Despite that, he began to try to play with me. He came one night to the fireside with no scrolls to copy. He sat down on the floor near my little table and patted the hearth next to him. “Come see what I have,” he invited me. Curiosity overcame my dread and I left my inks and ventured to stand near him.
“Here’s a game,” he told me, and lifted a kerchief that covered a tray. On it were a flower, a white pebble, and a strawberry. I looked at it, mystified. Abruptly, he covered it. “Tell me what you saw,” he challenged me. I looked at my mother for explanation. She was in her chair on the other side of the hearth, her hands busy with some needlework.
She raised her brows in puzzlement, but prompted me, “What was on the tray, Bee?”

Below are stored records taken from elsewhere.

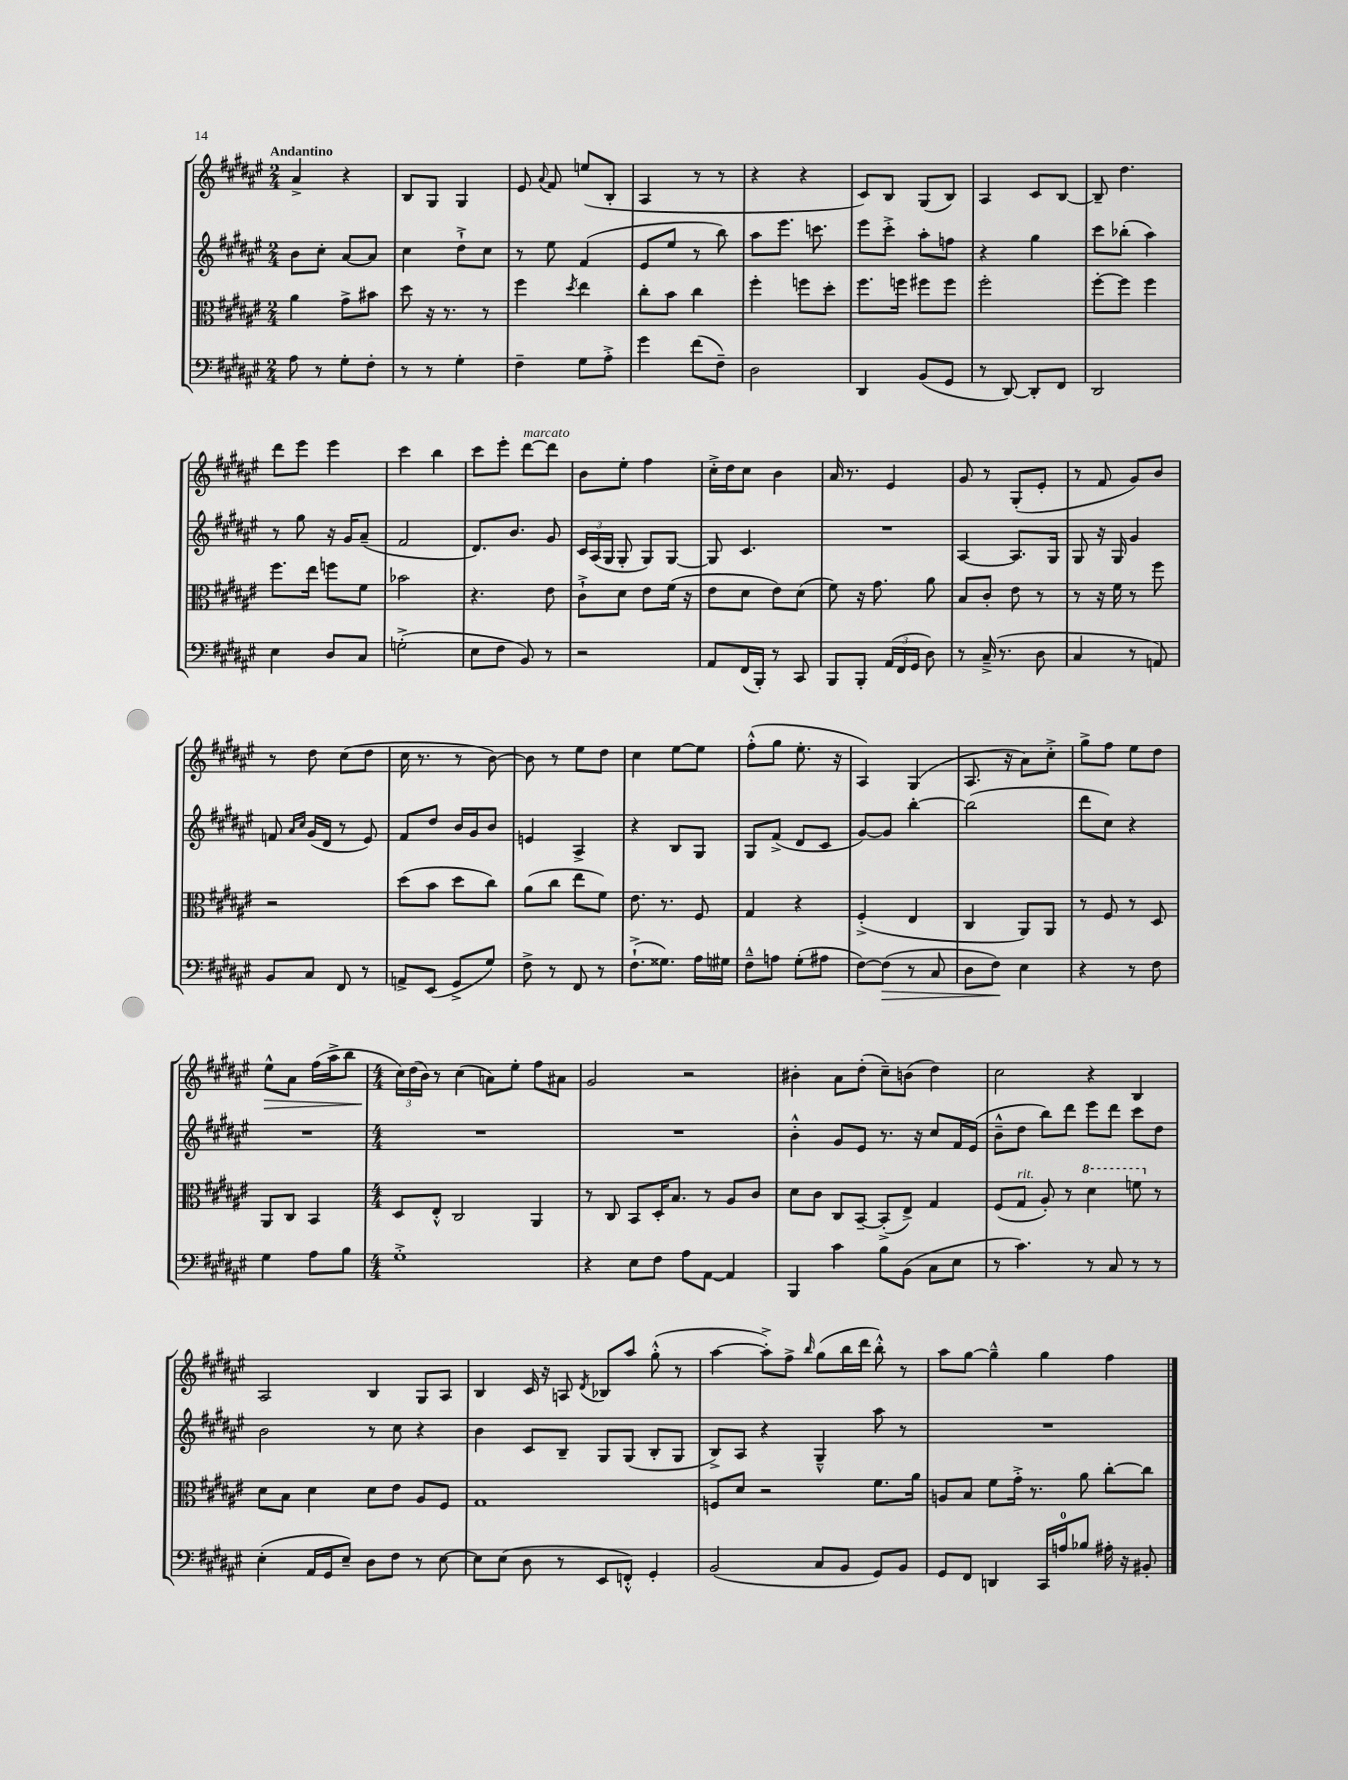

**kern	**kern	**kern	**kern
*staff4	*staff3	*staff2	*staff1
*clefF4	*clefC3	*clefG2	*clefG2
*k[f#c#g#d#a#e#]	*k[f#c#g#d#a#e#]	*k[f#c#g#d#a#e#]	*k[f#c#g#d#a#e#]
*M2/4	*M2/4	*M2/4	*M2/4
8A#\	4a#\	8b\L	4a#^/
8r	.	8cc#'\J	.
8G#'\L	8g#^\L	[8a#/L	4r
8F#'\J	8b#\J	8a#/]J	.
=	=	=	=
8r	8dd#\	4cc#\	8B/L
8r	16r	.	8G#/J
.	8.r	.	.
4G#'\	.	8dd#`^\L	4G#/
.	8r	8cc#\J	.
=	=	=	=
4F#~\	4ff#\	8r	8e#/
.	.	.	8qqa#/
.	.	8ee#\	8f#/
.	8qdd#/	.	.
8G#\L	4ee#\	(4f#/	(8ee/L
8A#'^\J	.	.	8B'/J
=	=	=	=
4g#\	8cc#'\L	8e#/L	4A#/
.	8b\J	8ee#/J	.
(8f#\L	4cc#\	8r	8r
8F#~\J)	.	8bb\)	8r
=	=	=	=
2D#\	4ff#'\	8aa#\L	4r
.	.	8.eee#\J	.
.	8ff\L	.	4r
.	.	8.ccc\	.
.	8dd#'\J	.	.
=	=	=	=
4DD#/	8.ff#\L	8eee#\L	8c#/L)
.	.	8ccc#'^\J	8B/J
.	16ff\Jk	.	.
(8BB/L	8ff#\L	8aa#'\L	(8G#/L
8GG#/J	8ff#\J	8ff\J	8B/J)
=	=	=	=
8r	2ff#'\	4r	4A#/
[8DD#/)	.	.	.
8DD#'/]L	.	4gg#\	8c#/L
8FF#/J	.	.	[8B/J
=	=	=	=
2DD#/	[8ff#'\L	8ccc#\L	8B~/]
.	8ff#\]J	(8bb-'\J	4.dd#\
.	4ff#\	4aa#\)	.
=	=	=	=
4E#\	8.ff#\L	8r	8ddd#\L
.	.	8gg#\	8eee#\J
.	16ee#\Jk	.	.
8D#/L	8ff\L	16r	4eee#\
.	.	16g#/LK	.
8C#/J	8f#\J	(8a#~/J	.
=	=	=	=
(2G'^\	2b-\	2f#/	4ccc#\
.	.	.	4bb\
=	=	=	=
8E#\L	4.r	8.d#/L)	8ccc#\L
8F#\J	.	.	8eee#'\J
.	.	8.b/J	.
8BB/)	.	.	[8ddd#\L
8r	8e#\	8g#/	8ddd#\]J
=	=	=	=
2r	8c#`^\L	24c#/LL	8b\L
.	.	(24A#/	.
.	.	24G#/JJ	.
.	8d#\J	8G#'/	8ee#'\J
.	8e#\L	8G#/L)	4ff#\
.	(16f#\Jk	[8G#/J	.
.	16r	.	.
=	=	=	=
8AA#/L	8e#\L	8G#/]	16cc#'^\LL
.	.	.	16dd#\J
(16FF#/L	8d#\J	4.c#/	8cc#\J
16BBB'/JJ)	.	.	.
8r	8e#\L)	.	4b\
8CC#/	(8d#\J	.	.
=	=	=	=
8BBB/L	8f#\)	2r	16a#/
.	.	.	8.r
8BBB'/J	16r	.	.
.	8.g#\	.	.
(24AA#/LL	.	.	4e#/
24FF#/	.	.	.
24GG#/JJ	.	.	.
8D#\)	8a#\	.	.
=	=	=	=
8r	8B/L	[4A#/	8g#/
(16C#~^/	8c#'/J	.	8r
8.r	.	.	.
.	8e#\	8.A#/]L	(8G#'/L
8D#\	8r	.	8e#'/J
.	.	16G#/Jk	.
=	=	=	=
4C#/	8r	8G#/	8r
.	16r	16r	8f#/
.	16f#\	16G#/	.
8r	8r	4g#/	8g#/L)
8AA/)	8ff#\	.	8b/J
=	=	=	=
8BB/L	2r	8f/	8r
.	.	16qqa#/LL	.
.	.	16qqcc#/JJ	.
8C#/J	.	(16g#/LL	8dd#\
.	.	16d#/JJ	.
8FF#/	.	8r	(8cc#\L
8r	.	8e#/)	8dd#\J
=	=	=	=
8AA^/L	(8dd#\L	8f#/L	16cc#\
.	.	.	8.r
(8EE#/J	8b\J	8dd#/J	.
8GG#^/L	8dd#\L	16b/LL	8r
.	.	16g#/J	.
8G#/J)	8cc#\J)	8b/J	[8b\)
=	=	=	=
8F#^\	(8a#\L	4e/	8b\]
8r	8cc#\J	.	8r
8FF#/	8ee#\L	4A#^/	8ee#\L
8r	8f#\J)	.	8dd#\J
=	=	=	=
(8.F#`^\L	8.e#\	4r	4cc#\
8.G##\J)	8.r	.	.
.	.	8B/L	[8ee#\L
16A#\LL	8F#/	8G#/J	8ee#\]J
16G#\JJ	.	.	.
=	=	=	=
8F#~^^\L	4G#/	8G#/L	(8ff#'^^\L
8A\J	.	(8f#^/J	8gg#\J
(8G#'\L	4r	8d#/L	8.ee#'\
8A#\J	.	8c#/J	.
.	.	.	16r
=	=	=	=
[8F#\L)	(4F#'^/	[8g#/L)	4A#/)
(8F#\]J	.	8g#/]J	.
8r	4E#/	[4bb'\	(4G#/
8C#/	.	.	.
=	=	=	=
8D#\L	4C#/	(2bb\]	8.A#/
8F#\J)	.	.	.
.	.	.	16r
4E#\	8AA#/L)	.	8a#\L)
.	8AA#/J	.	8cc#'^\J
=	=	=	=
4r	8r	8ddd#\L	8gg#^\L
.	8F#/	8cc#\J)	8ff#\J
8r	8r	4r	8ee#\L
8F#\	8D#/	.	8dd#\J
=	=	=	=
4G#\	8AA#/L	2r	8ee#^^\L
.	8C#/J	.	8a#\J
8A#\L	4BB/	.	(16ff#\LL
.	.	.	16aa#^\J
8B\J	.	.	8bb\J
=	=	=	=
*M4/4	*M4/4	*M4/4	*M4/4
1G#'^	8D#/L	1r	24cc#\LL)
.	.	.	(24dd#\
.	.	.	24b\JJ)
.	8E#'^^/J	.	8r
.	2C#/	.	(4cc#\
.	.	.	8a\L)
.	.	.	8ee#'\J
.	4AA#/	.	8ff#\L
.	.	.	8a#\J
=	=	=	=
4r	8r	1r	2g#/
.	8C#/	.	.
8E#\L	8BB/L	.	.
8F#\J	16D#'/K	.	.
.	8.B/J	.	.
8A#\L	.	.	2r
[8AA#\J	8r	.	.
4AA#/]	8A#/L	.	.
.	8c#/J	.	.
=	=	=	=
4BBB/	8d#\L	4b'^^\	4b#'\
.	8c#\J	.	.
4c#\	8C#/L	8g#/L	8a#\L
.	[8BB~/J	8e#/J	(8dd#'\J
8B\L	(8BB'^/]L	8.r	8cc#~\L)
(8BB\J	8E#^/J)	.	(8b\J
.	.	16r	.
8C#\L	4G#/	8cc#/L	4dd#\)
8E#\J	.	16f#/L	.
.	.	(16e#/JJ	.
=	=	=	=
8r	(8F#/L	8b~^^\L	2cc#\
4.c#\)	8G#/J	8dd#\J	.
.	8A#'/)	8bb\L)	.
.	8r	8ddd#\J	.
8r	4dd#\	8eee#\L	4r
8C#/	.	8ddd#\J	.
8r	8ff\	8ccc#\L	4B/
8r	8r	8dd#\J	.
=	=	=	=
(4E#'\	8d#\L	2b\	2A#/
.	8B\J	.	.
16AA#/LL	4d#\	.	.
16GG#/J	.	.	.
8E#~/J)	.	.	.
8D#\L	8d#\L	8r	4B/
8F#\J	8e#\J	8cc#\	.
8r	8A#/L	4r	8G#/L
[8E#\	8F#/J	.	8A#/J
=	=	=	=
8E#\]L	1G#	4b\	4B/
(8E#\J	.	.	.
8D#\	.	8c#/L	16c#/
.	.	.	16r
8r	.	8B~/J	8A/
.	.	.	8qd#/
8EE#/L	.	8G#/L	8B-/L
8FF'^^/J)	.	(8G#/J	8aa#/J
4GG#'/	.	8B'/L	(8gg#'^^\
.	.	8G#/J	8r
=	=	=	=
(2BB/	8F/L	8B^/L)	[4aa#\
.	8d#/J	8A#/J	.
.	2r	4r	8aa#'^\]L)
.	.	.	8ff#^\J
.	.	.	16qqbb/
8C#/L	.	4G#~^^/	(8gg#\L
8BB/J	.	.	16bb\L
.	.	.	16ddd#\JJ
8GG#/L)	8.f#\L	8aa#\	8bb'^^\)
8BB/J	.	8r	8r
.	16a#\Jk	.	.
=	=	=	=
8GG#/L	8A/L	1r	8aa#\L
8FF#/J	8B/J	.	[8gg#\J
4DD/	8f#\L	.	4gg#~^^\]
.	16g#'^\Jk	.	.
.	8.r	.	.
16CC#/LL	.	.	4gg#\
16A/J	.	.	.
8B-/J	8a#\	.	.
16A#'\	[8cc#'\L	.	4ff#\
16r	.	.	.
8BB#'/	8cc#\]J	.	.
==	==	==	==
*-	*-	*-	*-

I stared at her. She lifted a rebuking finger and raised her brows at me. I spoke softly without looking at him. “Flowa.”
“What else, Bee?”
“Ro-ock.”
My mother cleared her throat, bidding me try harder. “Bewwry,” I added softly.
“What color flower?” My father prompted me patiently.
“Pink.”
“What color rock?”
“White.”
“What kind of berry?”
“Stwawbewwy.”
“Strawberry,” my mother corrected me softly. I looked at her. Did she know I could say it correctly? I was not sure if I wanted to speak that clearly for my father. Not yet.
My father smiled at me. “Good. Good, Bee. You got them all. Shall we play again?”